#### DATA FOR REVIEW
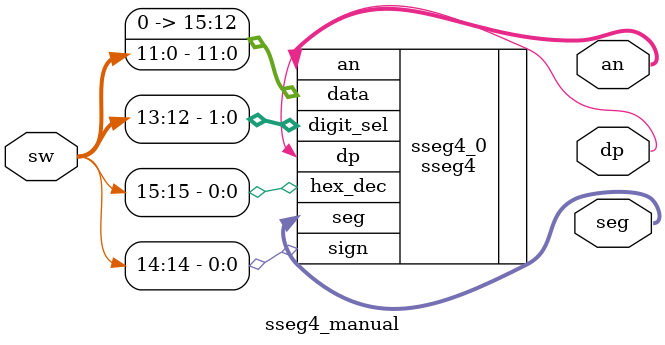
<source format=sv>
`timescale 1ns / 1ps


// This is the Top-Level module that'll interface with the board
module sseg4_manual(
    input [15:0] sw,
    output [6:0] seg,
    output dp,
    output [3:0] an
    );
    
    sseg4 sseg4_0 (
        .data({4'b0000, sw[11:0]}),
        .hex_dec(sw[15]),
        .sign(sw[14]),
        .digit_sel(sw[13:12]),
        .seg(seg),
        .dp(dp),
        .an(an)
    );
    
    
    
    
    
    
    
endmodule

</source>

#### REQUEST
Please retype every record above exactly, leaving out the pictures.

#### SOLUTION TO THIS TASK
<source format=sv>
`timescale 1ns / 1ps


// This is the Top-Level module that'll interface with the board
module sseg4_manual(
    input [15:0] sw,
    output [6:0] seg,
    output dp,
    output [3:0] an
    );
    
    sseg4 sseg4_0 (
        .data({4'b0000, sw[11:0]}),
        .hex_dec(sw[15]),
        .sign(sw[14]),
        .digit_sel(sw[13:12]),
        .seg(seg),
        .dp(dp),
        .an(an)
    );
    
    
    
    
    
    
    
endmodule

</source>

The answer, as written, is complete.